▶ What is being asked
Omit every picture while repeating the entries exactly.

▶ Data extracts
....
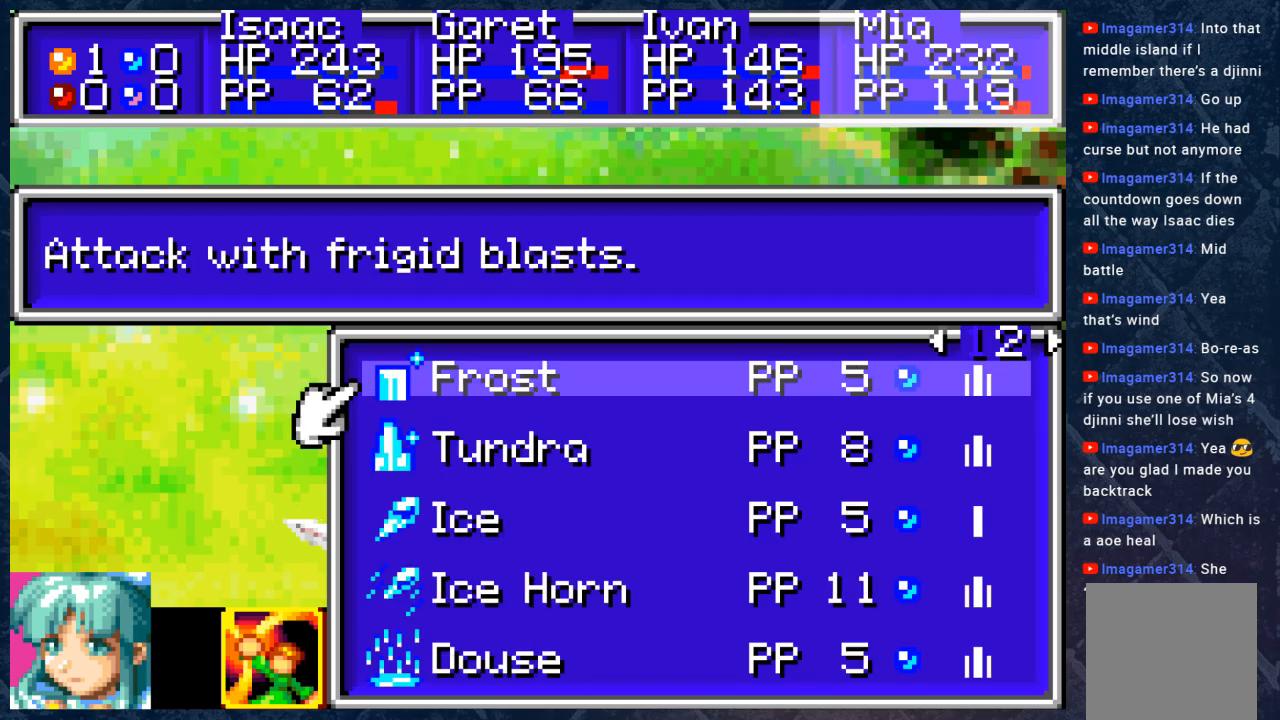
{"buttons": [], "left_stick": "center", "right_stick": "center", "events": [[250, "DPAD_DOWN", "down"], [350, "DPAD_DOWN", "up"]]}
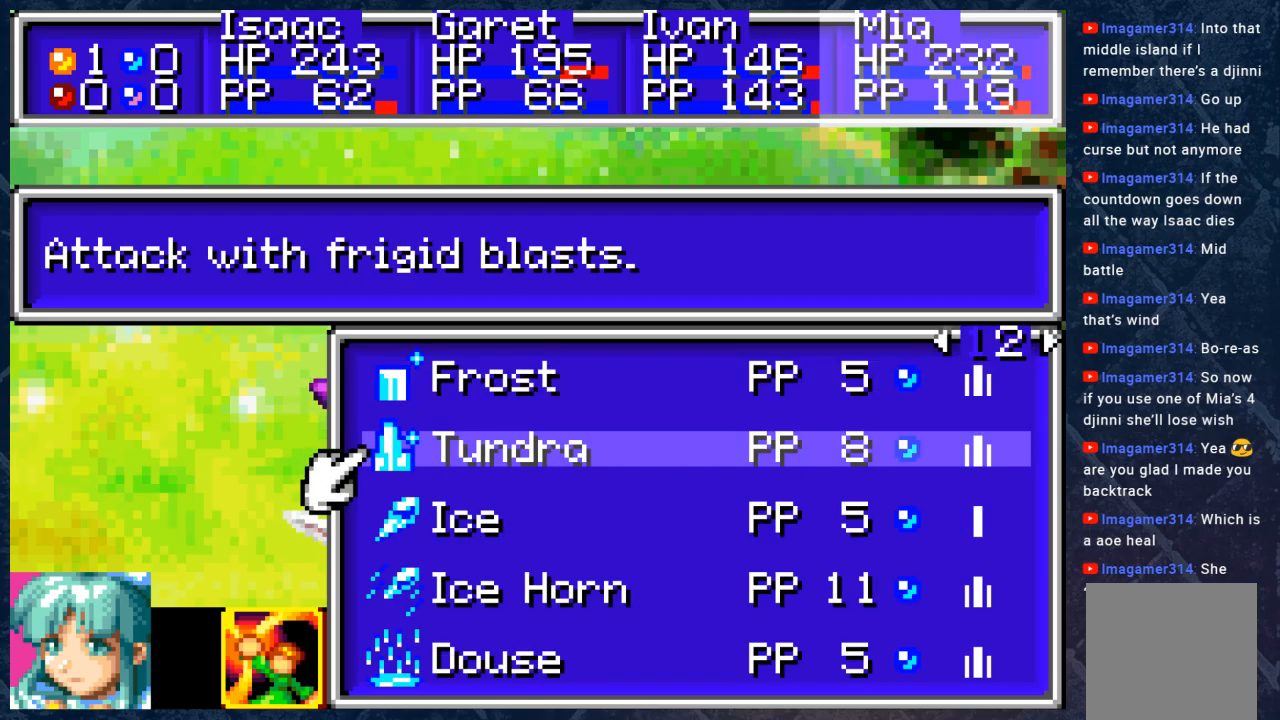
{"buttons": [], "left_stick": "center", "right_stick": "center", "events": [[117, "A", "down"], [200, "A", "up"], [317, "A", "down"], [333, "A", "up"]]}
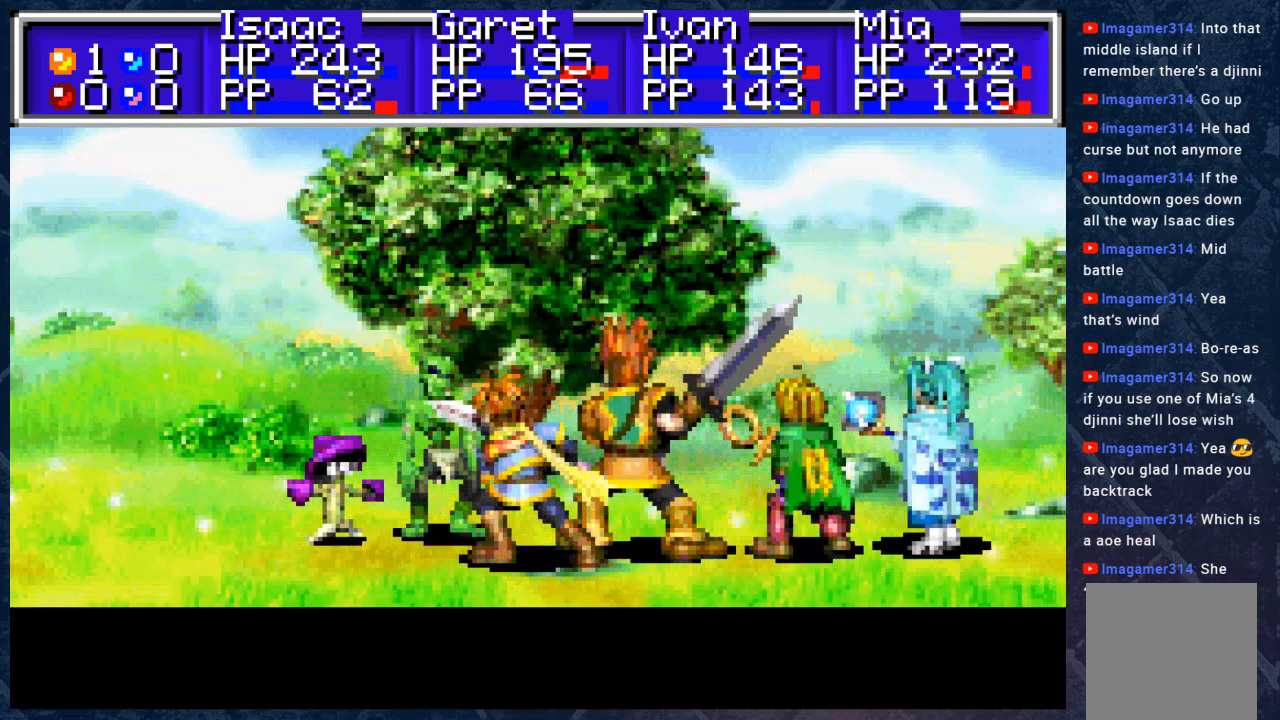
{"buttons": [], "left_stick": "center", "right_stick": "center", "events": []}
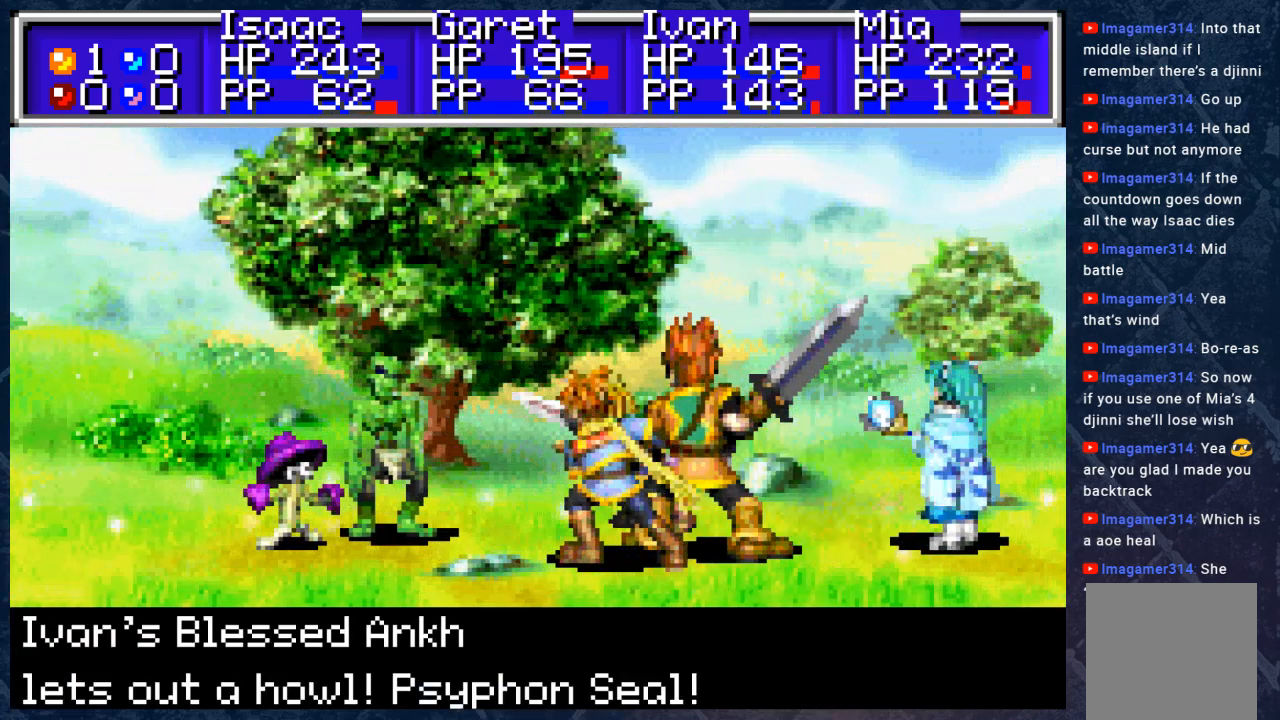
{"buttons": ["B"], "left_stick": "center", "right_stick": "center", "events": [[250, "B", "down"]]}
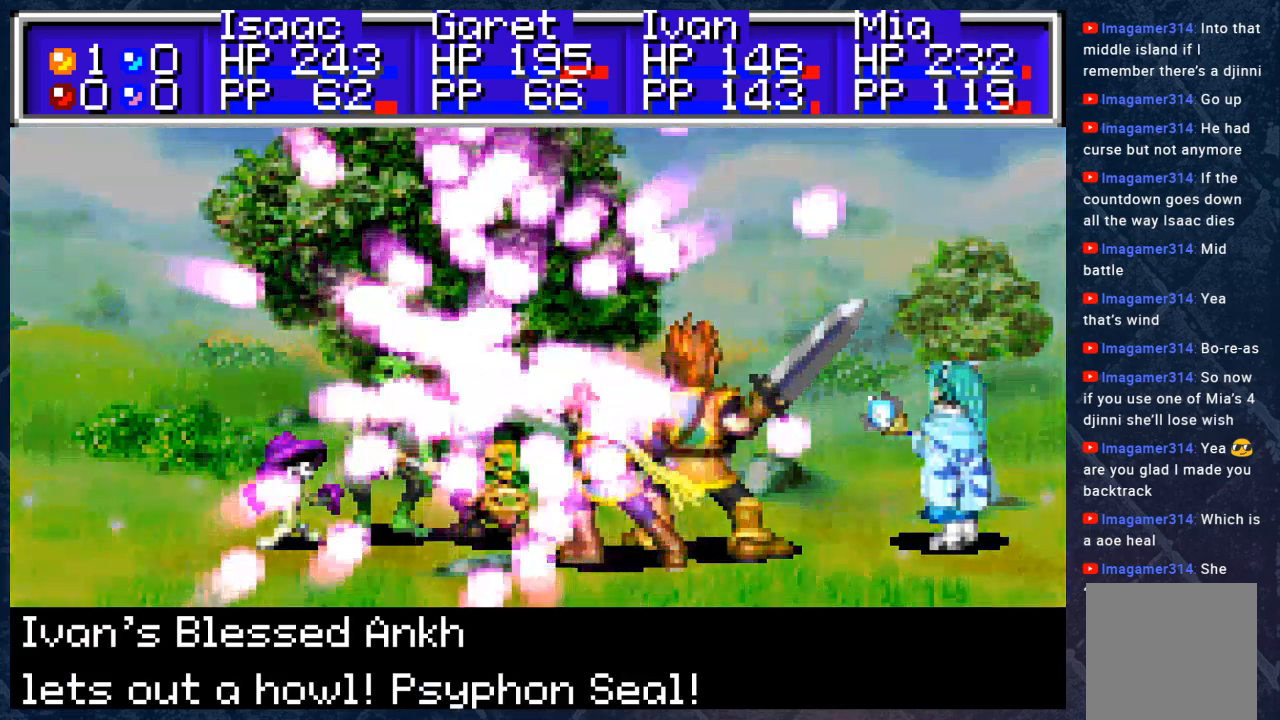
{"buttons": ["B", "R2"], "left_stick": "center", "right_stick": "center", "events": [[33, "R2", "down"]]}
....
▶ Answer space
{"buttons": [], "left_stick": "center", "right_stick": "center", "events": [[250, "DPAD_DOWN", "down"], [350, "DPAD_DOWN", "up"]]}
{"buttons": [], "left_stick": "center", "right_stick": "center", "events": [[117, "A", "down"], [200, "A", "up"], [317, "A", "down"], [333, "A", "up"]]}
{"buttons": [], "left_stick": "center", "right_stick": "center", "events": []}
{"buttons": ["B"], "left_stick": "center", "right_stick": "center", "events": [[250, "B", "down"]]}
{"buttons": ["B", "R2"], "left_stick": "center", "right_stick": "center", "events": [[33, "R2", "down"]]}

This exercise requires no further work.